A partir du 7 mars, plusieurs syndicats et fédérations syndicales se sont donnés l’objectif de dépasser le plan de bataille de l’intersyndicale en appelant à la reconductible, comme Sud Rail, l’intersyndicale RATP, et les syndicats ou fédérations CGT des Ports et Docks, Chimie, Energie, Cheminots, Verre et Céramique et Eboueurs. Si le rôle de ces fédérations et syndicats a été, dans un premier temps, progressiste, en permettant une élévation du rapport de forces de manière conséquente, cet arc, qui a revendiqué de proposer une politique alternative, n’a ensuite rien fait pour étendre la mobilisation hors de leurs propres bases syndicales. Malgré l’annonce de la volonté des fédérations CGT combatives de se coordonner, celles-ci sont restées totalement silencieuses, se contentant des modes d’actions lancés dès le 7 mars et se gardant de toute initiative qui aurait contesté directement le leadership de l’intersyndicale.
L’organisation d’une « grève marchante », c’est-à-dire une grève qui utilise le temps libéré par la grève pour aller convaincre d’autres secteurs de basculer dans le mouvement, n’a jamais été faite. C’est pourtant ce qui avait fait une des forces du mouvement de 1995 : la visite des lieux de travail non-grévistes par les grévistes. Or, jusqu’ici, les diverses actions organisées par les secteurs en grève reconductible ont pratiquement exclusivement été tournées vers les secteurs déjà en reconductible. Aucun appel, aucun travail coordonné dans toutes les bases syndicales n’ont été faites pour mettre dans la bataille les énormes bataillons de grévistes qu’auraient constitué une grève dans la métallurgie (Renault, Stellantis, Airbus, etc.), dans la logistique, dans l’agroalimentaire, et bien d’autres secteurs. Évidemment, cela aurait supposé d’intégrer des revendications beaucoup plus larges, dans un contexte inflationniste où les secteurs les plus précaires ont continué de faire grèves pour leurs salaires pendant la bataille des retraites.

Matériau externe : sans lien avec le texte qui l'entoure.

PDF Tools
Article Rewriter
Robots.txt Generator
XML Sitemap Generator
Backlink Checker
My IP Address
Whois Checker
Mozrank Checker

Dans ce cadre, une des clés de la situation, pour celles et ceux qui sont convaincus que seule la généralisation des grèves reconductible permettra de vaincre, réside dans l’auto-organisation des grévistes et des militants. L’organisation de comités d’actions pour la grève générale, se donnant comme tâches centrales de défendre les grèves reconductible (contre la répression, les réquisitions, les pressions patronales mais aussi par la création de caisses de grèves), d’élargir la grève reconductible et surtout de décider des rythmes et objectifs de la mobilisation est plus que jamais vital pour le mouvement. L’intersyndicale n’a cessé de montrer qu’elle ne voulait pas prendre en charge cette politique, ce sera donc aux grévistes et militants de terrain de le faire avec leurs propres forces.